Julie, my little sister, had to go to the bathroom. I wouldn't let her use the public restroom alone so I made her use the men's. I stood by the door. People were extra sketchy. As we walked out, an old guy darts in the door followed by a big guy who just looks scary. I hustle Julie out. The scary guy apparently kills the old guy because somebody screams a minute or two later. I guess it was him.

So I go in. Stupid. Old guy's dead, face down. It's my second dead body. I'm looking for the other guy. I see him. Cops arrive. It's a small park. They must have been close. Julie and I move quickly and roust the sleeping pair. Then the flatbed drives up full of hippies. It's like home.

We spend the night. We eat. We were starving. Nobody likes mom's checks. People play all sorts of Dead records. It's like we're on some pilgrimage. They think we're amazing. Mom gets some money from the woman running the place.

We start the next day on the freeway. Three rides later we're in the back of an old pickup. Hippies are driving. They think we're crazy. They take us 800 miles on Highway 1. We had given up on I-5. People ignored us.

We get a series of rides after they dump us off. We get a ride in a Volvo. Seven of us cram in. More hippies. They had just sold their crop of weed but didn't have any money. Had some big debt to pay and were headed back to Yolo County or wherever to grow more. We buy their gas with the money from the commune. We haven't eaten in two days. They take us the rest of the way to Stinson Beach. They had elephant tranquilizer. After that, the ride gets weird.

We finally get to see the Dead. They're rich people. We're lowly poor hippies. Mom and Bigfoot meet with Harry and Donna Godshaux and other members of the band. Jerry is pissed at everybody and is doing a solo show in LA. Julie and I and the Volvo people go down to the restaurant and look into the windows. I had stayed up all night. I couldn't handle another night of sleeping on dirt.

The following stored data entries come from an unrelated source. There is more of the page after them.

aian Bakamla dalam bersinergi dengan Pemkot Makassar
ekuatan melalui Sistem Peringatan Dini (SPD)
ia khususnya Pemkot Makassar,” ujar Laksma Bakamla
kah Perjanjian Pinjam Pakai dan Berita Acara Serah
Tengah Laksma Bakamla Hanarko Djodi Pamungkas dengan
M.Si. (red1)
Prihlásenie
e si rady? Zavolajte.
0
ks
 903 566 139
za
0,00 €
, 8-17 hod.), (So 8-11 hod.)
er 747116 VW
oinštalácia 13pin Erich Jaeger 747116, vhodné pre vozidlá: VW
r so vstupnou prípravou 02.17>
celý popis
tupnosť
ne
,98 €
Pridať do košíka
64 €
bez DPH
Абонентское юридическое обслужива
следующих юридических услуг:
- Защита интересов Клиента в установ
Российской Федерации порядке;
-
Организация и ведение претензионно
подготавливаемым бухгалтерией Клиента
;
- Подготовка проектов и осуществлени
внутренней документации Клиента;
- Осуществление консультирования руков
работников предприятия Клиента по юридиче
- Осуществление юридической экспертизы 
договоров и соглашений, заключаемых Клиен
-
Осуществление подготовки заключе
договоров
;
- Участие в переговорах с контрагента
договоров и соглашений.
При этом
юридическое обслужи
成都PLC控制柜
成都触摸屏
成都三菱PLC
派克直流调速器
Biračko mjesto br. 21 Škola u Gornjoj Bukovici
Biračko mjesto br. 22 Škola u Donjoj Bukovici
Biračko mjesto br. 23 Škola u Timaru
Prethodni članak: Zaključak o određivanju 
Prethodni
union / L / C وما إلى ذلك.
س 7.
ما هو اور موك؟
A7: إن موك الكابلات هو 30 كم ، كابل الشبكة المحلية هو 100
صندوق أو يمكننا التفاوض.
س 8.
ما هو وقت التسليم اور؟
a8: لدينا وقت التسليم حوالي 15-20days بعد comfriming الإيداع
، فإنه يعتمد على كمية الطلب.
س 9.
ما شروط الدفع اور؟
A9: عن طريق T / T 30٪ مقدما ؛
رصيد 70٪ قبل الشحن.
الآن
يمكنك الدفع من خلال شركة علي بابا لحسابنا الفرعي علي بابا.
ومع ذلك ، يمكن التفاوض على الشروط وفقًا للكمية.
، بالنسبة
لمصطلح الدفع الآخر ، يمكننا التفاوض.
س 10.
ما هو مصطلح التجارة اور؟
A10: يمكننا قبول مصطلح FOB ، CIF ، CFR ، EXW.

Once the meeting's over, we go see Mountain Girl at Jerry's place. She looks just like my mom. They get along famously. Ken Kesey's son and I are the same age. He says, "Hi." I return the greeting. We kick dirt. Mom and Mountain Girl disappear to get stoned or something. We stay outside the compound, behind the big gate.

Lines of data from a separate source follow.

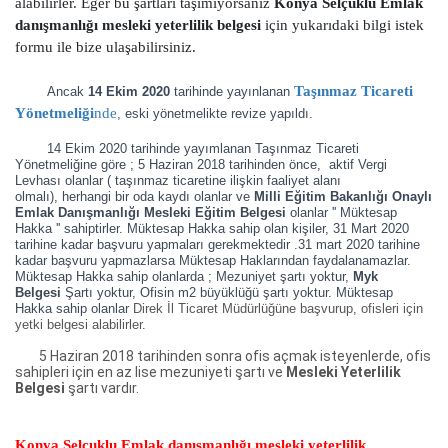
alabilirler. Eğer bu şartları taşımıyorsanız
Konya Selçuklu Emlak
danışmanlığı mesleki yeterlilik belgesi
için yukarıdaki bilgi istek
formu ile bize ulaşabilirsiniz.
Taşınmaz Ticareti
Ancak
14 Ekim 2020
tarihinde yayınlanan
Yönetmeliği
nde
, eski yönetmelikte revize yapıldı.
14 Ekim 2020 tarihinde yayımlanan Taşınmaz Ticareti
Yönetmeliğine göre ; 5 Haziran 2018 tarihinden önce, aktif Vergi
Levhası olanlar ( taşınmaz ticaretine ilişkin faaliyet alanı
olmalı),
herhangi bir oda kaydı olanlar ve
Milli Eğitim Bakanlığı Onaylı
Emlak Danışmanlığı Mesleki Eğitim Belgesi
olanlar '' Müktesap
Hakka '' sahiptirler. Müktesap Hakka sahip olan kişiler, 31 Mart 2020
tarihine kadar başvuru yapmaları gerekmektedir .31 mart 2020 tarihine
kadar başvuru yapmazlarsa Müktesap Haklarından faydalanamazlar.
Müktesap Hakka sahip olanlarda ; Mezuniyet şartı yoktur,
Myk
Belgesi
Şartı yoktur, Ofisin m2 büyüklüğü şartı yoktur. Müktesap
Hakka sahip olanlar
Direk İl Ticaret Müdürlüğüne başvurup, ofisleri için
yetki belgesi alabilirler.
5 Haziran 2018 tarihinden sonra ofis açmak isteyenlerde, ofis
sahipleri için en az lise mezuniyeti şartı ve
Mesleki Yeterlilik
Belgesi
şartı vardır.
Konya Selçuklu Emlak danışmanlığı mesleki yeterlilik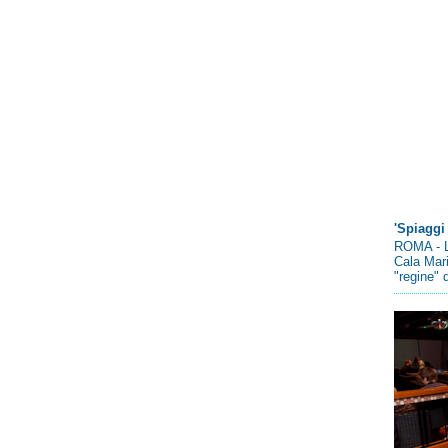
'Spiaggi 
ROMA - L
Cala Mari
"regine" d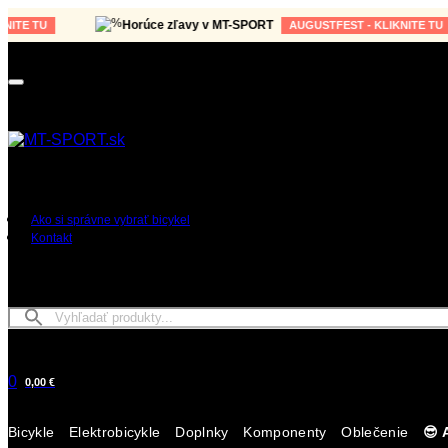
Horúce zľavy v MT-SPORT
TU
AUGUSTFEST - KLIKNITE TU
Ako si správne vybrať bicykel
Kontakt
0
0,00 €
Bicykle
Elektrobicykle
Doplnky
Komponenty
Oblečenie
😎 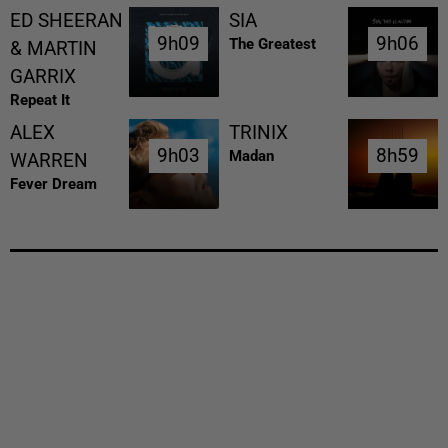
ED SHEERAN
SIA
9h09
9h09
9h06
9h06
The Greatest
& MARTIN
GARRIX
Repeat It
ALEX
TRINIX
9h03
9h03
8h59
8h59
Madan
WARREN
Fever Dream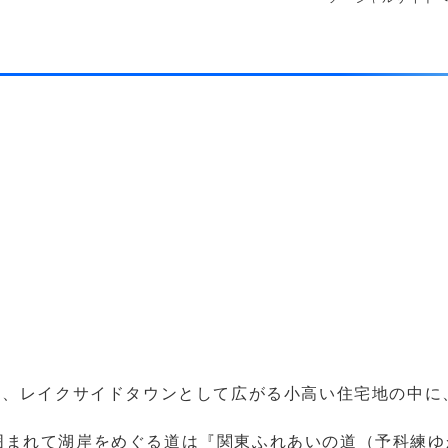
は、レイクサイドタウンとして広がる小高い住宅地の中
囲まれて湖岸をめぐる道は『関東ふれあいの道（予科練ゆ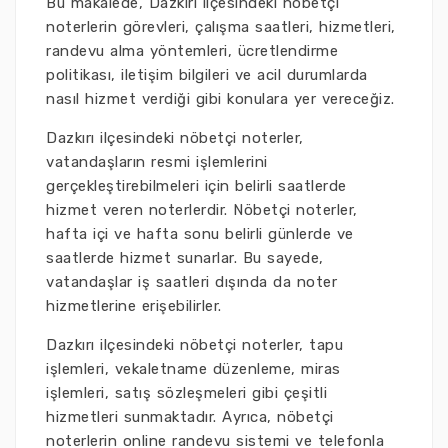
Bu makalede, Dazkırı ilçesindeki nöbetçi
noterlerin görevleri, çalışma saatleri, hizmetleri,
randevu alma yöntemleri, ücretlendirme
politikası, iletişim bilgileri ve acil durumlarda
nasıl hizmet verdiği gibi konulara yer vereceğiz.
Dazkırı ilçesindeki nöbetçi noterler,
vatandaşların resmi işlemlerini
gerçekleştirebilmeleri için belirli saatlerde
hizmet veren noterlerdir. Nöbetçi noterler,
hafta içi ve hafta sonu belirli günlerde ve
saatlerde hizmet sunarlar. Bu sayede,
vatandaşlar iş saatleri dışında da noter
hizmetlerine erişebilirler.
Dazkırı ilçesindeki nöbetçi noterler, tapu
işlemleri, vekaletname düzenleme, miras
işlemleri, satış sözleşmeleri gibi çeşitli
hizmetleri sunmaktadır. Ayrıca, nöbetçi
noterlerin online randevu sistemi ve telefonla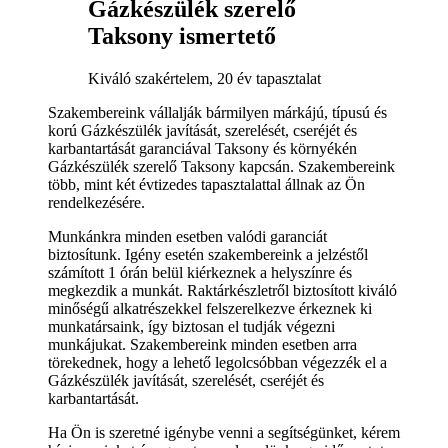
Gázkészülék szerelő
Taksony ismertető
Kiváló szakértelem, 20 év tapasztalat
Szakembereink vállalják bármilyen márkájú, típusú és
korú Gázkészülék javítását, szerelését, cseréjét és
karbantartását garanciával Taksony és környékén
Gázkészülék szerelő Taksony kapcsán. Szakembereink
több, mint két évtizedes tapasztalattal állnak az Ön
rendelkezésére.
Munkánkra minden esetben valódi garanciát
biztosítunk. Igény esetén szakembereink a jelzéstől
számított 1 órán belül kiérkeznek a helyszínre és
megkezdik a munkát. Raktárkészletről biztosított kiváló
minőségű alkatrészekkel felszerelkezve érkeznek ki
munkatársaink, így biztosan el tudják végezni
munkájukat. Szakembereink minden esetben arra
törekednek, hogy a lehető legolcsóbban végezzék el a
Gázkészülék javítását, szerelését, cseréjét és
karbantartását.
Ha Ön is szeretné igénybe venni a segítségünket, kérem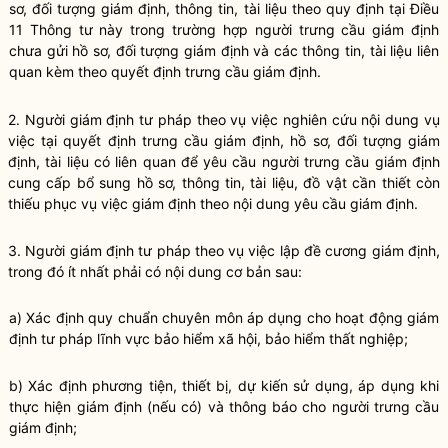
sơ, đối tượng giám định, thông tin, tài liệu theo quy định tại Điều
11 Thông tư này trong trường hợp người trưng cầu giám định
chưa gửi hồ sơ, đối tượng giám định và các thông tin, tài liệu liên
quan kèm theo quyết định trưng cầu giám định.
2. Người giám định tư pháp theo vụ việc nghiên cứu nội dung vụ
việc tại quyết định trưng cầu giám định, hồ sơ, đối tượng giám
định, tài liệu có liên quan để yêu cầu người trưng cầu giám định
cung cấp bổ sung hồ sơ, thông tin, tài liệu, đồ vật cần thiết còn
thiếu phục vụ việc giám định theo nội dung yêu cầu giám định.
3. Người giám định tư pháp theo vụ việc lập đề cương giám định,
trong đó ít nhất phải có nội dung cơ bản sau:
a) Xác định quy chu
ẩ
n chuyên môn áp dụng cho hoạt động giám
định tư pháp lĩnh vực bảo hiểm xã hội, bảo hiểm thất nghiệp;
b) Xác định phương tiện, thiết bị, dự kiến sử dụng, áp dụng khi
thực hiện giám định (nếu có) và thông báo cho người trưng cầu
giám định;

We later hitch a ride into San Francisco and stay in some building were a famous recording was made by some band. Bigfoot goes on and on about it. I don't care. I fall asleep on the floor.

Oh I forgot. Mom "found" some guy's wallet with $150. We eat.

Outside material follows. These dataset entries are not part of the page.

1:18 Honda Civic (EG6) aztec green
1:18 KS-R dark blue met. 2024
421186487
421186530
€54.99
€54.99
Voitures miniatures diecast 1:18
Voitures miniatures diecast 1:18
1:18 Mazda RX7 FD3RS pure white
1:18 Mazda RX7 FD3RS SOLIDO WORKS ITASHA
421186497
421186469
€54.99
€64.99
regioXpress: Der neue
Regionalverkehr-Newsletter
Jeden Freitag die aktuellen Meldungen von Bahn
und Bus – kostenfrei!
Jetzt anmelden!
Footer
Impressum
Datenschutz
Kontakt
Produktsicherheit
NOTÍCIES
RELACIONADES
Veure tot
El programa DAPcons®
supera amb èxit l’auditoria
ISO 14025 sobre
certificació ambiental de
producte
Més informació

Several years later the Dead finally do shows in Anchorage and Fairbanks, likely inspired by the crazy hippies from the 49th state. They give some of the gate to Eneput. If they didn't, they should have.

At the SF airport, nobody still likes mom's check's. Then she goes batshit crazy screaming about her poor kids and this crazy trip to see the Dead and they capitulate in short order. Everybody stares. I think mom has superpowers.

Mom's still crazy. Still the radical. I gave Bigfoot $1,500 later in fall. I never saw him again. If you see him, tell him he owes me money.

I wish I could say I never hitchhiked again, but I'd be lying. I did learn to buy cars after that. I bought three or four for mom before I could legally drive. They were all cool but mechanically suspect.